Many of us who had been engaged in promoting earthbag building on our own were contacted by Khalili and asked to enter into contracts with him in order to continue our work. It didn't take much research to discover that his patent could easily be disqualified because he had been publicizing his techniques through various media for at least four years before he even applied for his patent. Patent law clearly states that such publicity occurring prior to one year before the patent application would disqualify it for consideration.

So now the door is wide open for anyone to take this concept and run with it, and more people are doing so all the time, all over the world. While Khalili (and most of his students) have focused primarily on using the bags to form large adobe blocks, others have tried filling the bags with a variety of other materials, such as crushed volcanic rock, crushed coral, non-adobe soils, gravel, and rice hulls.

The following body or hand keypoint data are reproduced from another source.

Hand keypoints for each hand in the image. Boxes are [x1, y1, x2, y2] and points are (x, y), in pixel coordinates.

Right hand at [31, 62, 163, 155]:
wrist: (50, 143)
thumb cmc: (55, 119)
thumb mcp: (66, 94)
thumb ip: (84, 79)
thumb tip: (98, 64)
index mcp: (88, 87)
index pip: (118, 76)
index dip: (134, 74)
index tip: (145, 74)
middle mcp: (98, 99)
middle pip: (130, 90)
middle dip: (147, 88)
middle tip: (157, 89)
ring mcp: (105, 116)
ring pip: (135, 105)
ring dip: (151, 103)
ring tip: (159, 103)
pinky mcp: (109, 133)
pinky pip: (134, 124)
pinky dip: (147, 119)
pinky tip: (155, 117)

Earthbag building is unique among all other building technologies in that it can be either insulation or thermal mass, depending on what the bags are filled with. This is a very important distinction, because these characteristics of a wall greatly influence how comfortable, economical, and ecological any given system will be.

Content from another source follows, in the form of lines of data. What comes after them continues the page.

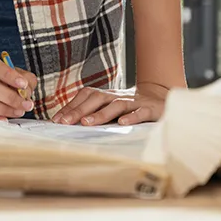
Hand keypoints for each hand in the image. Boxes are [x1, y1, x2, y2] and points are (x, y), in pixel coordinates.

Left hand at [52, 82, 169, 125]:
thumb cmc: (132, 109)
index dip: (71, 106)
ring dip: (100, 113)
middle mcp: (119, 96)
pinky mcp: (151, 109)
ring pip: (116, 104)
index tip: (56, 120)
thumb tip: (69, 125)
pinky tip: (122, 123)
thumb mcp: (112, 111)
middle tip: (65, 122)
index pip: (86, 96)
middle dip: (79, 110)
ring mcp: (135, 101)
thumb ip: (96, 115)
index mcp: (108, 96)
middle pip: (97, 98)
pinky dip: (131, 117)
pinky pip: (140, 111)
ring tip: (87, 123)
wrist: (163, 100)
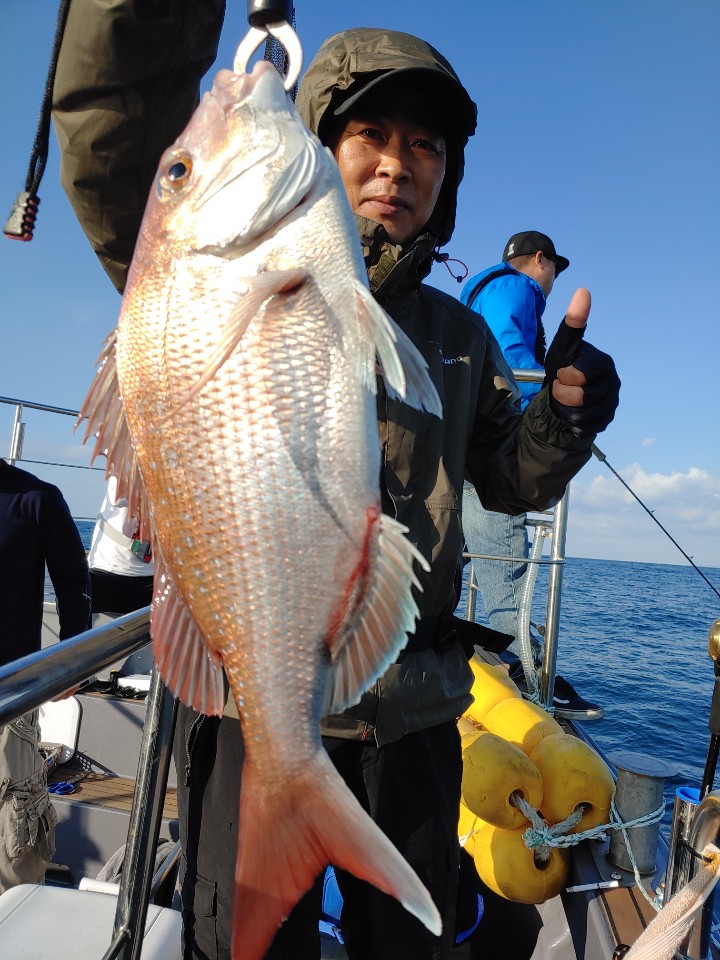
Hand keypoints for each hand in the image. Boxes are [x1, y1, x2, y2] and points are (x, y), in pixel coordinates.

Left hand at [544, 288, 619, 435]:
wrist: (560, 399)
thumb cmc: (561, 369)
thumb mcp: (562, 347)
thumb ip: (573, 323)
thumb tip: (583, 291)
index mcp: (603, 363)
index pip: (582, 374)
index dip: (565, 377)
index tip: (559, 375)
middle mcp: (612, 384)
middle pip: (582, 396)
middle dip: (562, 394)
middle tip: (559, 388)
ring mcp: (611, 404)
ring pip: (583, 413)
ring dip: (565, 408)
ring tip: (563, 399)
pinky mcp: (605, 421)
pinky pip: (585, 426)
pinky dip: (571, 421)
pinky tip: (569, 412)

Safety is of prime concern with all building technologies, and much experimentation and testing has been done to establish guidelines for many ways of building. Khalili has established a relationship with the building department in Hesperia , California where CalEarth is located, an area where earthquakes are naturally a great danger. In 1993 live-load tests to simulate seismic, snow and wind loads were performed on a number of domed earthbag structures at CalEarth and these exceeded code requirements by 200%.
In 1995 dynamic and static load tests were performed on several prototypes for a planned Hesperia Museum and Nature Center to be constructed using Khalili's Superadobe concepts with both dome and vault shapes. All of these tests exceeded ICBO and City of Hesperia requirements.
In 2006, at the request of Dr. Owen Geiger of the Geiger Research Institute of Sustainable Building, the Department of Civil and Mechanical Engineering of the U.S. Military Academy at West Point conducted several controlled and computer-monitored tests to determine the ability of polypropylene earthbags filled with sand, local soil, and rubble to withstand vertical loads. Their written report concluded that “overall, the earthbags show promise as a low cost building alternative. Very cheap, and easy to construct, they have proven durable under loads that will be seen in a single story residential home. More testing should prove the reliability and usefulness of earthbags.”
Despite the success of these tests, earthbag building concepts have yet to be incorporated into the International Residential Building Code. Obviously more enlightened acceptance of the demonstrated viability of earthbag building needs to occur!

It is difficult to know how many residences and other earthbag structures have been made at this point, probably hundreds if not thousands. Many of us have been promoting the technique for use as emergency shelters, and certainly some have been built for this reason. It is easy for folks to accept this way of building temporary shelters because it fits the historical model of sandbag use.
But many of us have also built substantial homes using earthbags, and in the process realized how truly versatile and sustainable the technique is. I wouldn't be surprised if many of these earthbag homes are still standing long after their conventional counterparts built contemporaneously have disintegrated.